--- CONSIGNE ---
Dans le texte sur le roman Homme du Sud, Femme du Nord, que vend la « femme du Nord » ?

--- BLOC DE TEXTE ---

Homme du Sud, Femme du Nord de Wang Chao, traduit du chinois et annoté par Françoise Naour, Ed. Bleu de Chine (Chine en poche), 2005

Ce « petit roman », touchante histoire d’amour, se lit d’une traite tant paraît incertaine la destinée des protagonistes ; mais au-delà de l’évocation des sentiments naissants entre Zhao Jie (travailleur migrant exploité sur un chantier de la capitale) et la « femme du Nord » (une jeune veuve qui vend à la sauvette des cigarettes sur un étal improvisé), c’est un portrait d’une Chine «d’en bas» que fait l’auteur, d’une frange (importante) de la population, écartée du grand rêve capitaliste (et de ses tentations bien volatiles) et pourtant déterminée à survivre. Fresque poético-sociale d’un monde de transitions, où c’est à travers l’amour partagé que les personnages accèdent à une stabilité que le nouvel ordre (ou chaos ?) social leur refuse, Homme du Sud, Femme du Nord met implicitement en parallèle le macrocosme et le microcosme, inséparables - tout comme les deux personnages éponymes, dont la sincérité lucide, la vaillance et l’espérance apportent au roman une indéniable légèreté.

--- DONNÉES ---

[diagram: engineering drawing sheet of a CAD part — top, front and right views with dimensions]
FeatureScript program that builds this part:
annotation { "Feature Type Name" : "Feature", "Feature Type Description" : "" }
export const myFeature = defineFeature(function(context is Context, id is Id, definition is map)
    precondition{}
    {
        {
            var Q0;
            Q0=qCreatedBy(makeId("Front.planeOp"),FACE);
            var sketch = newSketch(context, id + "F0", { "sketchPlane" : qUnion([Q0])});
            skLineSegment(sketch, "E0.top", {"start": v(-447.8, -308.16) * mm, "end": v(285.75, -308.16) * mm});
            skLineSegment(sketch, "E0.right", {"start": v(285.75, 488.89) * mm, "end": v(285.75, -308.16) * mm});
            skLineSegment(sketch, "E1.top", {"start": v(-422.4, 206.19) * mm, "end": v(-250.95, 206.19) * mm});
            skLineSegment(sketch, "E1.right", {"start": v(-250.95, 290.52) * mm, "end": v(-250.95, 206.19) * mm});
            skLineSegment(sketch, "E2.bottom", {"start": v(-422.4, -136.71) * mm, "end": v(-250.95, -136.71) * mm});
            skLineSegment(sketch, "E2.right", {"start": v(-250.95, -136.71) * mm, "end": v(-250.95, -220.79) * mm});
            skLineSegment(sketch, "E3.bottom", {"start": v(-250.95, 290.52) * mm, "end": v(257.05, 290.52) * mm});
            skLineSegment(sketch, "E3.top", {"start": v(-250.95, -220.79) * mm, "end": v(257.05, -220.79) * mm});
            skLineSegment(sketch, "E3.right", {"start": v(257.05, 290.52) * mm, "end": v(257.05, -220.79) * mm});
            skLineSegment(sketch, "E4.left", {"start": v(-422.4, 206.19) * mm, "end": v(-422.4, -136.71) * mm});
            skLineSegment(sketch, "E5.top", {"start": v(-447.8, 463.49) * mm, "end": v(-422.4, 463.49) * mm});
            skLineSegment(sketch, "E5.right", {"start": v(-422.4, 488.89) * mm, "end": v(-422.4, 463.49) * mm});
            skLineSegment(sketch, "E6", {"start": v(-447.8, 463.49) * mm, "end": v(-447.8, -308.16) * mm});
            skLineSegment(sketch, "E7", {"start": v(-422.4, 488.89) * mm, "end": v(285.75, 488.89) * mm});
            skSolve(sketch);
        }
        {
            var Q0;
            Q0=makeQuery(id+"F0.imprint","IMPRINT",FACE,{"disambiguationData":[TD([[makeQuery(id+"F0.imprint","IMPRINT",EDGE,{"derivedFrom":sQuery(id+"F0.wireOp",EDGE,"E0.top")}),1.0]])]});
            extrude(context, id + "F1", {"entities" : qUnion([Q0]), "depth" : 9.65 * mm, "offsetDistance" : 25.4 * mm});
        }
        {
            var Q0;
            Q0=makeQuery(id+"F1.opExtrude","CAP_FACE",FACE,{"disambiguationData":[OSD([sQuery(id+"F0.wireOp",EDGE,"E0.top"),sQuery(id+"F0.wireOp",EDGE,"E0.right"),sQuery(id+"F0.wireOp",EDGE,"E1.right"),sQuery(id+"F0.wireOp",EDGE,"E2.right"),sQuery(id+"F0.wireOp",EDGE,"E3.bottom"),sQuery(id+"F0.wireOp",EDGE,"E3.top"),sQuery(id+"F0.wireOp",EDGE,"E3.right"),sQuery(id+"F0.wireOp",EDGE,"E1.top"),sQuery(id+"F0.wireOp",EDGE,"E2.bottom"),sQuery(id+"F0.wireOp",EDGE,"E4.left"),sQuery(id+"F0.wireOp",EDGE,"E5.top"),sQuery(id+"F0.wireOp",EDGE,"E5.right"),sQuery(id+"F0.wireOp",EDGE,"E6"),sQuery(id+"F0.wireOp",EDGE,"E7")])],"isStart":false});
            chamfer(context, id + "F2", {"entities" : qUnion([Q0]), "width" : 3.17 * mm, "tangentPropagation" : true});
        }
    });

---

--- RÉPONSE RÉDIGÉE ---
Elle vend à la sauvette des cigarettes sur un étal improvisé.